The symbol is representative of the Egyptian goddess, Seshat. There are differing opinions over the exact meaning of the symbol, which is made up of two elements: the star form and the over-arching “bow”. The star is unusual in having seven points, whereas the stars painted on walls in Egyptian art are five-pointed. So it is unlikely that it is just a star. Sometimes it is said to represent the papyrus flower, as the papyrus plant was used for making scrolls which are one of the materials used in record keeping and Seshat is goddess of record-keeping and scribal arts. She is often depicted marking off the years on a palm leaf stalk:

Others say it is representative of the hemp leaf, as hemp was used to make rope and ropes were used as measuring cords. Seshat is one of the few goddesses to have never had a temple dedicated specifically to her and yet, she is at the core of each temple as it was her powers of mathematics and geometry that were called upon to measure out the ground plans for every stone building. This was expressed in a ritual “pedj shes” (stretching the cord) which was conducted during the laying of foundations. Apart from her association with scribal arts, it was this aspect that appealed to me in taking her name. In my profession as translator, we are the invisible workers integral to communication and industry and yet we never get the recognition we deserve. We are invisible tongues, shadow speakers clothing other people’s words, just as Seshat was hidden in the foundations of every temple and her skills were used to the glory of the other gods. Some people say that the symbol actually represents the tools of geometry, and that the over-arching bow is not a bow, or horns or feathers (as has been suggested) but that it represents the number 10. I like the idea of that, but don’t quite understand how they came to that conclusion.

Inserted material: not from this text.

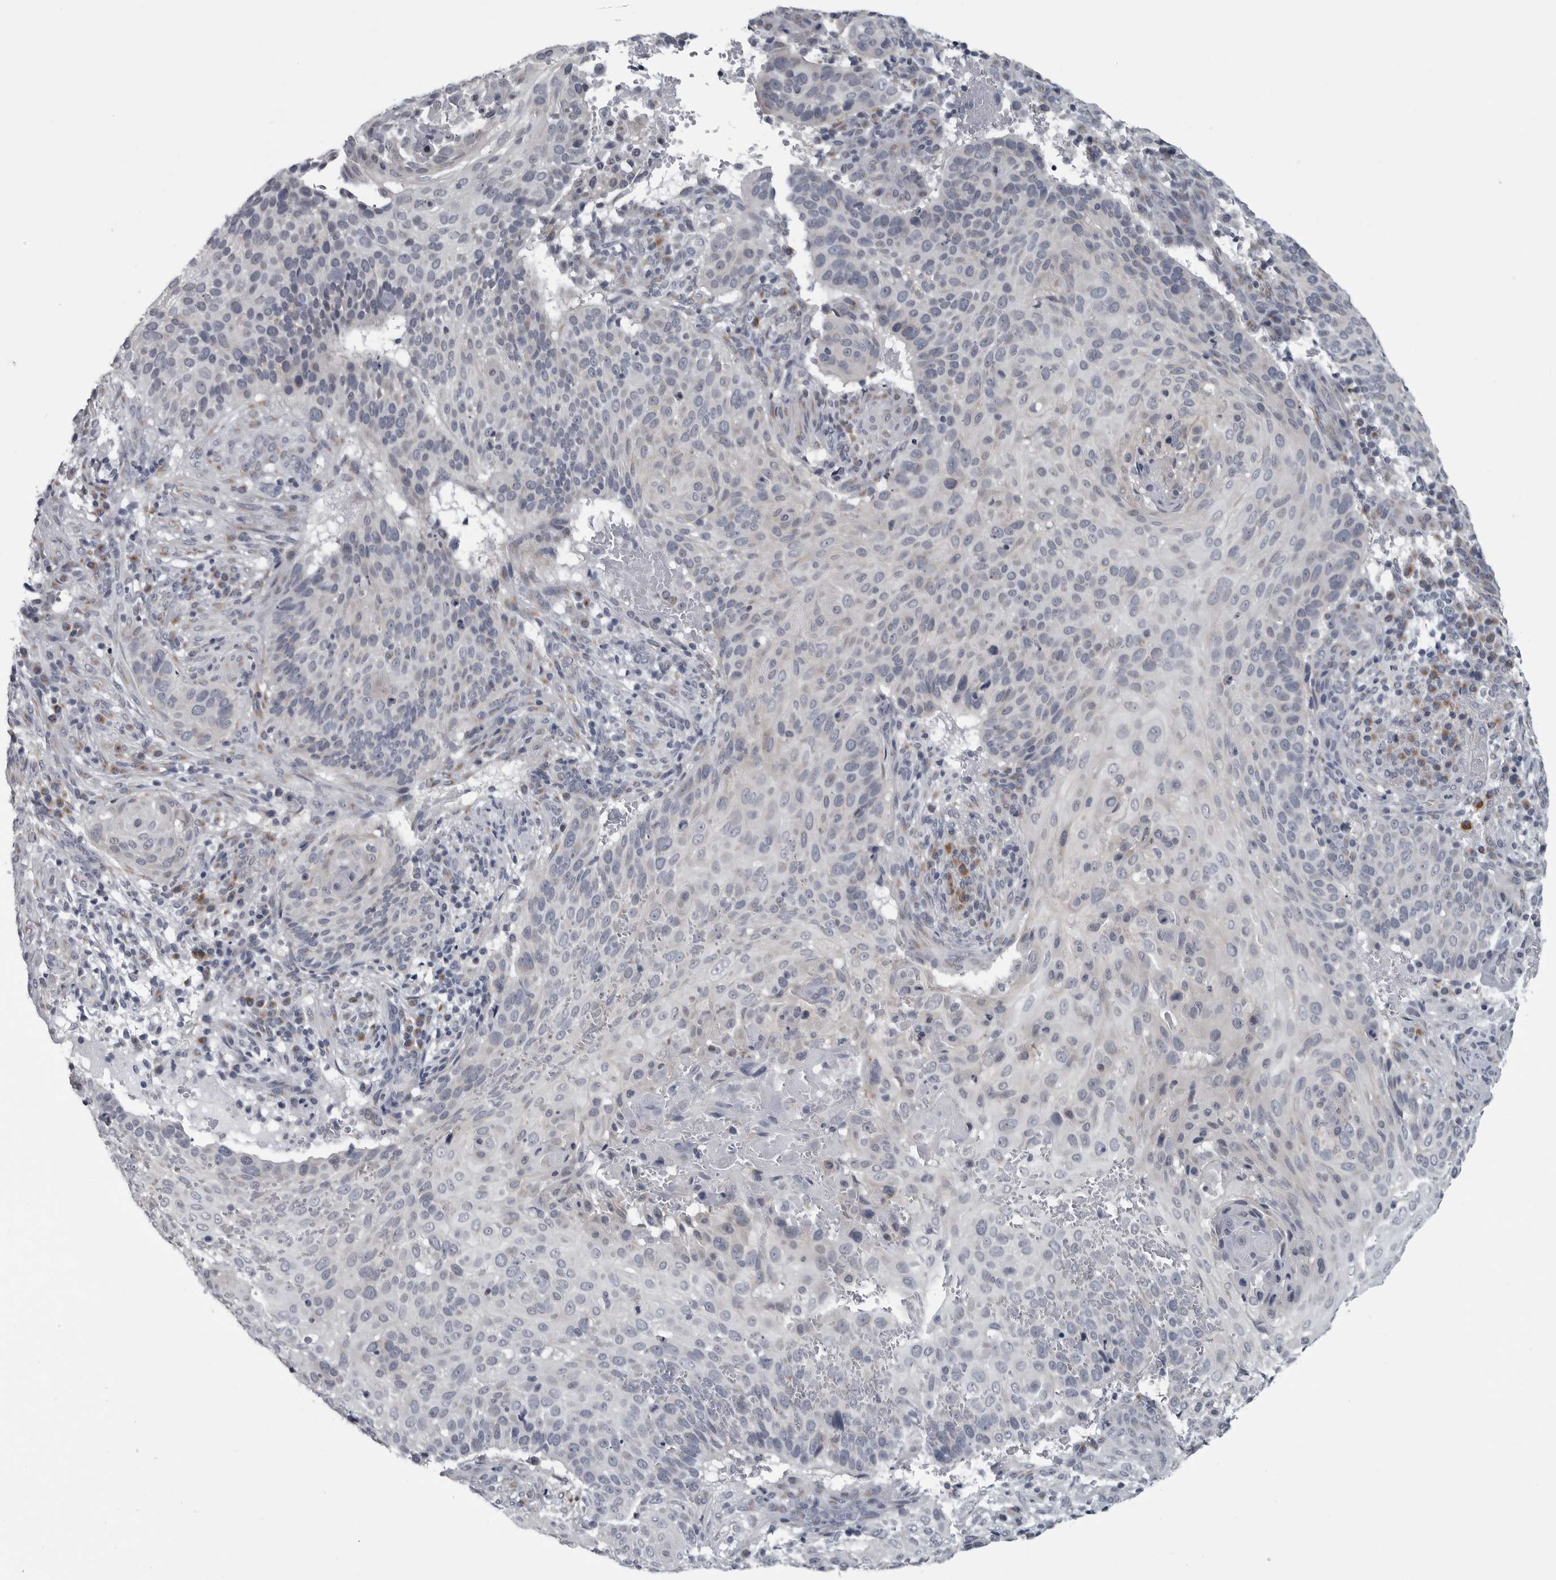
{"staining": {"intensity": "negative", "quantity": "none", "location": "none"}, "tissue": "cervical cancer", "cell_type": "Tumor cells", "image_type": "cancer", "snomed": [{"axis": "morphology", "description": "Squamous cell carcinoma, NOS"}, {"axis": "topography", "description": "Cervix"}], "caption": "This histopathology image is of cervical cancer (squamous cell carcinoma) stained with immunohistochemistry to label a protein in brown with the nuclei are counter-stained blue. There is no expression in tumor cells.", "gene": "MYOC", "patient": {"sex": "female", "age": 74}}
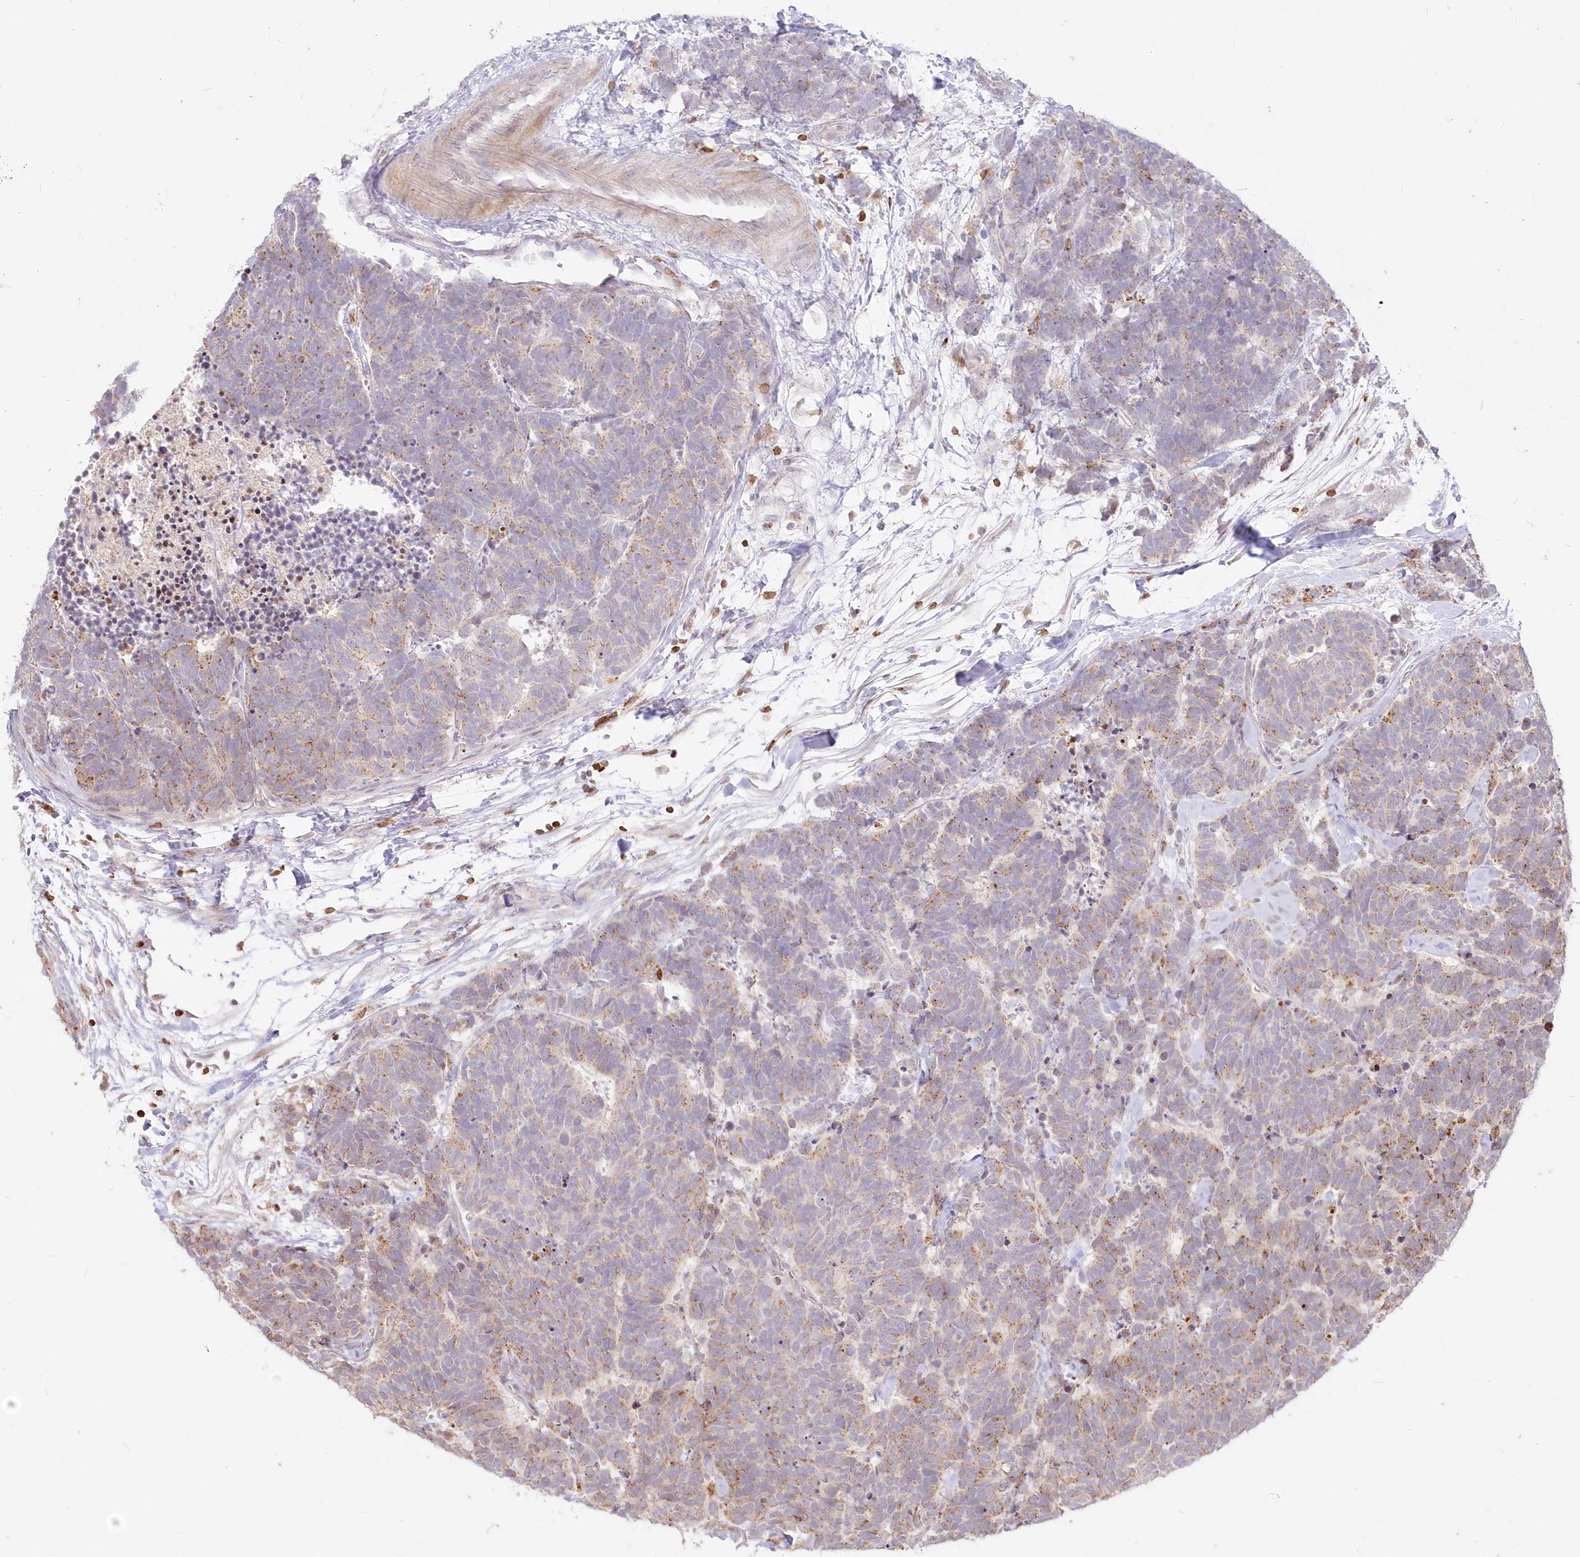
{"staining": {"intensity": "weak", "quantity": "25%-75%", "location": "cytoplasmic/membranous"}, "tissue": "carcinoid", "cell_type": "Tumor cells", "image_type": "cancer", "snomed": [{"axis": "morphology", "description": "Carcinoma, NOS"}, {"axis": "morphology", "description": "Carcinoid, malignant, NOS"}, {"axis": "topography", "description": "Urinary bladder"}], "caption": "IHC photomicrograph of neoplastic tissue: human carcinoid stained using IHC displays low levels of weak protein expression localized specifically in the cytoplasmic/membranous of tumor cells, appearing as a cytoplasmic/membranous brown color.", "gene": "MTMR3", "patient": {"sex": "male", "age": 57}}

Seshat was identified variously as daughter, sister and wife of Thoth, or even as the female aspect of Thoth. In this context she was said to wear a crescent moon (as representative of Thoth). Typically the crescent moon was shown with the tips pointing up, so this is unusual in Egyptian art for the tips to point down. Some suggest that this is just the way that symbols change and morph from their original meanings over time. She was sometimes known as Safekh-Abwy, which means She Who Wears the Two Horns. In some images the horns resemble cobras. There is no evidence to suggest that the interpretation of the arch as a bow is correct. Horns were often associated with the crescent moon, and so there would be no contradiction in seeing the “arch” as representative of both of these.